About twenty-five years ago I remember testing someone at a French pharmaceutical company which was being taken over by an American firm. He was understandably nervous about his level of English and when I asked him which particular area he was most concerned about, he mentioned reading and writing. When pushed for more information he explained that he wouldn’t be using the telephone much because the Americans used something called Electronic Mail. This was the first time I had heard of this and I vaguely remember reassuring him that it probably wouldn’t catch on! How wrong I was! Yesterday I got emails from all over the world, had a Zoom meeting with a colleague in New Zealand, chatted with family on WhatsApp and handed over most of this magazine to the designer via Dropbox. Everything we do is now made easier by the internet, if we even use that name any more. So a year ago, when I decided to dedicate this issue to Hybrid Learning, I was confident that it was an important part of most teachers’ lives. Most of the articles I have received over the last few months confirm this. People teach live online, face-to-face, from home, from school, via laptops and phones and in any way the institution, the government, the class or even the teacher want.

What a change from less than twenty years ago when I was asked at an interview what I felt about Blended Learning. That, again, was a new term, but one we have all now embraced although some maintain that the blend does not have to be digital. Classwork and homework has been the standard blend since time immemorial. The pandemic has certainly made us think long and hard about teaching and how to do it in as engaging a way as possible whatever the circumstances.
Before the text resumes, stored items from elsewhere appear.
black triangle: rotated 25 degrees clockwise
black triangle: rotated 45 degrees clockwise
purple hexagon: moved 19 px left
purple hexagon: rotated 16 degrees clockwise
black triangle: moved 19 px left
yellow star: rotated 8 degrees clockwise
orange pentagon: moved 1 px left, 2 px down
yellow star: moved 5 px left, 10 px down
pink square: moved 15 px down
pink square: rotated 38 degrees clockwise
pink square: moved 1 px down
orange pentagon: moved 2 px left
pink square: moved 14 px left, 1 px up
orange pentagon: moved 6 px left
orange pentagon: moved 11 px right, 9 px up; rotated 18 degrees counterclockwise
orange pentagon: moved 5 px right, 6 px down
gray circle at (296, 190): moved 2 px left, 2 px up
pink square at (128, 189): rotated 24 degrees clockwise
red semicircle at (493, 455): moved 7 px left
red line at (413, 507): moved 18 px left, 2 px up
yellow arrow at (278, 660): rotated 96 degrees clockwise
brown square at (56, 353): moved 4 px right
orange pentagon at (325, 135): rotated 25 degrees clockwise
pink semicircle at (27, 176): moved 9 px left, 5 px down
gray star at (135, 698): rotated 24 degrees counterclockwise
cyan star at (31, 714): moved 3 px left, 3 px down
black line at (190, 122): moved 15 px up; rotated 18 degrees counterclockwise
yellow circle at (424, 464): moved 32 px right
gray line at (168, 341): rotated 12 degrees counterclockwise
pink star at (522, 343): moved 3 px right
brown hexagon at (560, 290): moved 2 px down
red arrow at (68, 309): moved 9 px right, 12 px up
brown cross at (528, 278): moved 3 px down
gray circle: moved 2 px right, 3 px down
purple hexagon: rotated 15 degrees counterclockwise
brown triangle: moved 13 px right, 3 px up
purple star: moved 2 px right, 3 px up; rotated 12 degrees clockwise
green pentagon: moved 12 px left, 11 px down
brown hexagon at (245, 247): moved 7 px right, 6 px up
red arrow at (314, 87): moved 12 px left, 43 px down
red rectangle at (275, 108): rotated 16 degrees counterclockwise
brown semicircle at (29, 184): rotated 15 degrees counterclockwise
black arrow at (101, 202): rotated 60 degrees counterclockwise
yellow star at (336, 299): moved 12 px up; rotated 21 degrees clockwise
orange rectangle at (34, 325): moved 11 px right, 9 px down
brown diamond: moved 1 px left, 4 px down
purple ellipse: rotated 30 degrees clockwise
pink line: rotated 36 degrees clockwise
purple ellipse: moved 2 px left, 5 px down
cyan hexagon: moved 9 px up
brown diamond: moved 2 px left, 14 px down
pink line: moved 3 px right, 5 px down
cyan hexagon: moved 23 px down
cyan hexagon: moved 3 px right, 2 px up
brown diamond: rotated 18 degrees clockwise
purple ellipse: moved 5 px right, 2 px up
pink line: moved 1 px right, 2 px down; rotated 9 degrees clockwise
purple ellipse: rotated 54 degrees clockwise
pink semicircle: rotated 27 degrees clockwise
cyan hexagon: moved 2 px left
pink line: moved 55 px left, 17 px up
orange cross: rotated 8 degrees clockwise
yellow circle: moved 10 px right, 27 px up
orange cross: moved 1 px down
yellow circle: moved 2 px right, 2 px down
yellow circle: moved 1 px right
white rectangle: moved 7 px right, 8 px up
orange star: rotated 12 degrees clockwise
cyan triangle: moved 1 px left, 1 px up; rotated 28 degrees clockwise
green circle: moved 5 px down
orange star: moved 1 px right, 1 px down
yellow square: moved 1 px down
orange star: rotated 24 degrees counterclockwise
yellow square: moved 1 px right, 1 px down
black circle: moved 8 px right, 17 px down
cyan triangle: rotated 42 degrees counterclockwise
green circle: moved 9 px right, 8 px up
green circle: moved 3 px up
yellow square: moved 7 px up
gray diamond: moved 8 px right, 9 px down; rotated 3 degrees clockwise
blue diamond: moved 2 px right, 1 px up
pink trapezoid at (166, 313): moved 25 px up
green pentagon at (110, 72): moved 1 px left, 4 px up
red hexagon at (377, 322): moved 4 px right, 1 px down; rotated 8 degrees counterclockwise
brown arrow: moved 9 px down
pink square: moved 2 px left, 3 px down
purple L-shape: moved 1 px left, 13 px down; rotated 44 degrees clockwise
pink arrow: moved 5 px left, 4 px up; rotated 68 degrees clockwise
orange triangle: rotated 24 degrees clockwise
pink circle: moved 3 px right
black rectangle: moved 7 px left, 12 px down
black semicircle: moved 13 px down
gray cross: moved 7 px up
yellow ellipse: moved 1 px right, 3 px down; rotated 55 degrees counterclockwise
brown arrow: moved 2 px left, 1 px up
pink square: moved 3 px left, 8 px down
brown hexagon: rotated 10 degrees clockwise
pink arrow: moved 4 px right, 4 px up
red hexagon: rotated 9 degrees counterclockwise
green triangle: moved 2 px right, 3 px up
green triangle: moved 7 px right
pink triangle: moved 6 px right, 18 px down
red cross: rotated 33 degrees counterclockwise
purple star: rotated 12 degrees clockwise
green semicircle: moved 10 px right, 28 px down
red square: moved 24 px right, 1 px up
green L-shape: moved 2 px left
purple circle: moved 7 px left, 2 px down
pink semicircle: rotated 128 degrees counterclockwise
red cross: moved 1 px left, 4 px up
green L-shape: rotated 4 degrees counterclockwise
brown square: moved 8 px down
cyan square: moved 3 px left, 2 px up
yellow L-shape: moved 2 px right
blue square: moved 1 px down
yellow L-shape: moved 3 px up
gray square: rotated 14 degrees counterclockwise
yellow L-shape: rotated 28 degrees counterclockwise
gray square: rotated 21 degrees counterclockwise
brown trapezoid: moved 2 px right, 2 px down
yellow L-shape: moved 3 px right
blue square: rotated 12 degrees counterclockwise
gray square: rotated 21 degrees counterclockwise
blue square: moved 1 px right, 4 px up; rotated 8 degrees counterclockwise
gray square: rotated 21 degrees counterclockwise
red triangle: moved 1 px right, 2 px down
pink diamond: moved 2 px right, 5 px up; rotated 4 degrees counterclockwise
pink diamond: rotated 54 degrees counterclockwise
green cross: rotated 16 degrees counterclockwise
How efficient some of the online teaching has been will become apparent as various students get to higher levels and gaps in their learning reveal themselves or not, but whatever the criticisms, teachers all over the world have done a fabulous job.

Talking of the world, our feature Global Voices is really starting to take off, helped, as ever, by social media where we have managed to spread the word, leading to contributions from Angola, Azerbaijan and Argentina just this week. The point of the feature is to show how huge our teaching community is and how different our circumstances are, but how we all share a commitment and an interest in teaching and learning. It is also a great way of getting teachers to write short pieces for us, possibly as a stepping-stone to a longer article. The whole magazine is driven by contributions from people like you and we are always keen to hear from you. Just as an example, over one third of the articles in this issue are written by first-time authors and that is exactly what we need.

Keep an eye out online for the videos we make where authors talk about their articles, they are a perfect complement to the magazine and can be found on the usual media channels. In the curent batch a writer describes why he writes articles and he basically says how much he likes writing, how he loves sharing ideas and how he wants the English language teaching community to work together to get better – a wonderful reason for writing for and reading our magazine. As ever, you will find new ideas, new opinions and new approaches – enjoy reading and take a look at the CPD Essentials page, a great way to share ideas with colleagues. Wherever you are, keep enjoying the teaching and make sure your learners have fun (in a serious way!).